PROBLEM 1 ▸ In the text on veganism and climate change, why is eating fish considered an environmentally sustainable diet in Finland?
PROBLEM 2 ▸ Continue the text about veganism and climate change from the point where it ends.

TEXT SEGMENT ▸
+ + + + + + +
People dabble with veganism for various reasons. Some for the health benefits, some for the love of animals, and some for the environment. While we support diversified diets and less meat consumption on the whole, if you are becoming a vegan solely because you’ve been told veganism is THE antidote to global warming and climate change, drop your kale and take a seat – we have some news for you.
No, we’re not here to burst anyone’s green bubble. Ditching meat could very well be the most sustainable thing anyone can do to help save the planet, but that depends on where you live, where your food comes from, and how it lands on your plate.
Is your hood vegan friendly
In Finland, eating fish is considered an environmentally sustainable diet because fishing helps prevent the lakes from overcrowding and in turn, keeps the underwater life healthy. In some Arctic communities, consuming seal meat is also considered sustainable (and nutritionally efficient) because not many vegetables can withstand frost. For greens to make their way to the table, they’d either have to be raised under controlled conditions, or be transported from other parts of the world.
From plant to plate… by plane
And that brings us back to Hong Kong and our supermarket visits. Imported perishable fruits and veggies like asparagus, strawberries, grapes… most of them have travelled far usually by air, truck or barge to make it to the shelves and believe it or not, transportation can actually create more greenhouse gas emission than a quail.
“Not as bad” doesn’t mean “good”
Plant-based alternative and faux meat brands are on the rise, and they all have the same promise of doing good for the environment. Granted, imitation meat has less carbon footprint than animal meat, but it’s still heavily processed, and with that comes the price of deforestation, habit destruction and carbon emissions.
+ + + + + + +
THE DATA ▸
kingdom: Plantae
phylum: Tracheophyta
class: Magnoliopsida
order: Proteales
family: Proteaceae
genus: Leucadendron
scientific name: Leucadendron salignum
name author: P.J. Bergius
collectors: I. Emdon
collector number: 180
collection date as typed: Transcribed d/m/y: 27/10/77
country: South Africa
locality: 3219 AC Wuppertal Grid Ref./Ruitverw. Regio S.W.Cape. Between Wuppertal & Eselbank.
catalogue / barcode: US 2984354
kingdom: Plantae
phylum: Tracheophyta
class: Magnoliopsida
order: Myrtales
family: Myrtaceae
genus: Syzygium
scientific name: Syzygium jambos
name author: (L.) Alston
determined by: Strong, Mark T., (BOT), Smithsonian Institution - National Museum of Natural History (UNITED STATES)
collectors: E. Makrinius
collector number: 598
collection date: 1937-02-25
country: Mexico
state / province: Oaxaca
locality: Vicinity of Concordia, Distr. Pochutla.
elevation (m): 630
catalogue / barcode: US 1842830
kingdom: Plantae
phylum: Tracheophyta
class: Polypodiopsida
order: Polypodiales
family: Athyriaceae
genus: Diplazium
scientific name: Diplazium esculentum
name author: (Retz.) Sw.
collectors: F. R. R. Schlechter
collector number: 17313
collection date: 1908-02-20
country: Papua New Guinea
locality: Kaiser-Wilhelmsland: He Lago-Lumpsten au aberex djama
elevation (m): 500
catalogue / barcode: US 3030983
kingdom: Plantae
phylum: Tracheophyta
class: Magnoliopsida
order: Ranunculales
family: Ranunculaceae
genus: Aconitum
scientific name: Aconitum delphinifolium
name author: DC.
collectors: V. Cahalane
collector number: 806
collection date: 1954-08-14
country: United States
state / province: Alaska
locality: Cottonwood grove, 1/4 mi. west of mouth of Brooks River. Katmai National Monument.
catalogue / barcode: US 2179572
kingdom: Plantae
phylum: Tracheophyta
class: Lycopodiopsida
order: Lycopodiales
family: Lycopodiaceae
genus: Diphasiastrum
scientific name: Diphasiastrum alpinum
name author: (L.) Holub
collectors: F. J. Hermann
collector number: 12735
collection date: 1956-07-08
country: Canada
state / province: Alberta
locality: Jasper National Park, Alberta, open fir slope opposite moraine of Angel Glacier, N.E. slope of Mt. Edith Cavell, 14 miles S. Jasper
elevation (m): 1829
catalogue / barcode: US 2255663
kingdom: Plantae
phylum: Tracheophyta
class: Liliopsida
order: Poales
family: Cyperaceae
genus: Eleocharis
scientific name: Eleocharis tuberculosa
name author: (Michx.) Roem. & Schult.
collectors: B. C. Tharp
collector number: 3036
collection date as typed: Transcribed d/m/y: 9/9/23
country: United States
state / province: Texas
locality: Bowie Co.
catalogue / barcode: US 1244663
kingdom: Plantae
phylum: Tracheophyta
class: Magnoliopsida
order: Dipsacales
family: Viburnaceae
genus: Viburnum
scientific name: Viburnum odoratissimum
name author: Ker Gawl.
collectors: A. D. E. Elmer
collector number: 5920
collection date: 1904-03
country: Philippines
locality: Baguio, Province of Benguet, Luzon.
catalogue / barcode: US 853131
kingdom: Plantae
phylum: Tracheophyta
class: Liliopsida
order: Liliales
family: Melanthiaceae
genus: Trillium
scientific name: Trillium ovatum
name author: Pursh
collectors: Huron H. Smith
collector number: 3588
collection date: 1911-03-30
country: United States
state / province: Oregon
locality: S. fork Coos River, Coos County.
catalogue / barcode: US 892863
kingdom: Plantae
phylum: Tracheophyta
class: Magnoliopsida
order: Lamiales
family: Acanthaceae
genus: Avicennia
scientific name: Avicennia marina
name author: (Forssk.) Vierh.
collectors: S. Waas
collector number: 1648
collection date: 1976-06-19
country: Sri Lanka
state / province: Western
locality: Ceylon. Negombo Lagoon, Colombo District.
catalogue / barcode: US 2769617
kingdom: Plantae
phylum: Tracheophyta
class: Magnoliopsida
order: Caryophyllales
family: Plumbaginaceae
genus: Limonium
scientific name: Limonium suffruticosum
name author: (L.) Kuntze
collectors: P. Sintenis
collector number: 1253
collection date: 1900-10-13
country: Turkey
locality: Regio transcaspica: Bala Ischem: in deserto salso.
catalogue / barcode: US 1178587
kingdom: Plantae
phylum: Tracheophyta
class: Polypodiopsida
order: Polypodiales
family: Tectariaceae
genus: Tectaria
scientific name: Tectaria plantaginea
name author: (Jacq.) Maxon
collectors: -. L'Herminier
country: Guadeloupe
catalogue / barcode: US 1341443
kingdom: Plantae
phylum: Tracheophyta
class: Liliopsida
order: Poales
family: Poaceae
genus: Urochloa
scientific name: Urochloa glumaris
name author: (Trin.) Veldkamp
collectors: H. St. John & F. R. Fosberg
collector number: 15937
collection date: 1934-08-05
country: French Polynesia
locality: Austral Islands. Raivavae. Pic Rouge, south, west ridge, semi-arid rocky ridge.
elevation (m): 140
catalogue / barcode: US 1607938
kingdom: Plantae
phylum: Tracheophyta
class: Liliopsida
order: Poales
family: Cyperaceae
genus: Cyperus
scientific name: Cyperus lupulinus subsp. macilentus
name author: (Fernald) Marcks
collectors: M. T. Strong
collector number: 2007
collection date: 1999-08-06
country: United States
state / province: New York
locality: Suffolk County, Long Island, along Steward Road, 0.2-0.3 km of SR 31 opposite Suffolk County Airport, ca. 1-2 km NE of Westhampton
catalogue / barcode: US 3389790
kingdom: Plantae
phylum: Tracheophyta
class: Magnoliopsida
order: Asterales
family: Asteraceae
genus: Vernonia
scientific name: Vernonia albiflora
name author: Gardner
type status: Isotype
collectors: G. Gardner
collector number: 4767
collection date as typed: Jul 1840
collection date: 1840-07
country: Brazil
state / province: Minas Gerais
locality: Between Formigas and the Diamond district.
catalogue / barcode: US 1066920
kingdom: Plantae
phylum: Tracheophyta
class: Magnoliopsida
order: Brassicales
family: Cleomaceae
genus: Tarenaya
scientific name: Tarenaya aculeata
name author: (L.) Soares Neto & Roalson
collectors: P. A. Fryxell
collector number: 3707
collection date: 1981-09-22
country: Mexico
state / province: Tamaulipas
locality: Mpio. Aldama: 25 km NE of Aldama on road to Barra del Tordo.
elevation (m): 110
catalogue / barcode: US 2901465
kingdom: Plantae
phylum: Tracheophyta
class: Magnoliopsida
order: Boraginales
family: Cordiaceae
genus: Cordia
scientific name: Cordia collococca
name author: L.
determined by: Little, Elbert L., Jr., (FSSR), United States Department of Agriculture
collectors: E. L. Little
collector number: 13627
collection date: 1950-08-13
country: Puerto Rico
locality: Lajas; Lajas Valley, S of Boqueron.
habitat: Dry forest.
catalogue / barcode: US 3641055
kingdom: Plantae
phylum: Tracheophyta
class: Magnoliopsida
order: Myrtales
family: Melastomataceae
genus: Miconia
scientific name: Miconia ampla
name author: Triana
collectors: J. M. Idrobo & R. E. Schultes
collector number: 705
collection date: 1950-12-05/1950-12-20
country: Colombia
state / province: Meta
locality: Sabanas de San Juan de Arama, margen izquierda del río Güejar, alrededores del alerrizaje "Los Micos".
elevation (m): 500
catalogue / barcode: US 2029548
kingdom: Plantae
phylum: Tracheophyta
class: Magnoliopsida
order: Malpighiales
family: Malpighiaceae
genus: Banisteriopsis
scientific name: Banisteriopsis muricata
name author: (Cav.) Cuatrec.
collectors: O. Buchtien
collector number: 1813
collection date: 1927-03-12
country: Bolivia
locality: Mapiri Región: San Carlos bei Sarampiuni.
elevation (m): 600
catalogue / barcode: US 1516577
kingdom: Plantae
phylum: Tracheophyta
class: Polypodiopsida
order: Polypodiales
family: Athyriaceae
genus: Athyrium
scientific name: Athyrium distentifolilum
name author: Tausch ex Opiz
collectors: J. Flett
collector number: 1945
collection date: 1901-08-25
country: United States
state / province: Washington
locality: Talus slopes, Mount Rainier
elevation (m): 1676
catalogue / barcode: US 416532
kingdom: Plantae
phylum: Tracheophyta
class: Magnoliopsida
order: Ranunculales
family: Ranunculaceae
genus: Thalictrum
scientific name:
+ + + + + + +
TASK RESPONSE 1 ▸ In Finland, fishing helps keep the lakes from becoming overcrowded. That, in turn, keeps underwater life healthy, so eating fish there counts as environmentally sustainable.

TASK RESPONSE 2 ▸
Fair trade can fail
As the demand for plant production arises, labour violations increase. According to Harvard Political Review, approximately 3.5 million agricultural workers globally are enslaved people, and about 75% of farmworkers in the United States are undocumented. This field is notorious for mistreatment and underpayment, which affects both plant and animal farmworkers. Not to mention the toxic chemicals they inhale everyday and the intense labour that comes with the job.
People vs. plants
Less meat means more reliance on plants. More plants mean more reliance on soy, corn and hybridized wheat. At the moment, artificial fertilisers account for at least 3% of global greenhouse gas emissions (meat and diary make up 14.5%, but you get the point). Plant diversity is key and moving to regenerative agriculture could be a solution, but can it cope with the load of feeding the world’s population? We haven’t done the maths but we’re going ahead with “very unlikely”.
Conscious living is key
So no, going vegan is not a one-size-fits-all dietary solution and it won’t save the planet (as least not right now). But yes, if you are mindful of where your food comes from and how it is made, going vegan could mean less negative impact on our environment. And for many, that’s good enough of a reason to adopt the V and drop the meat.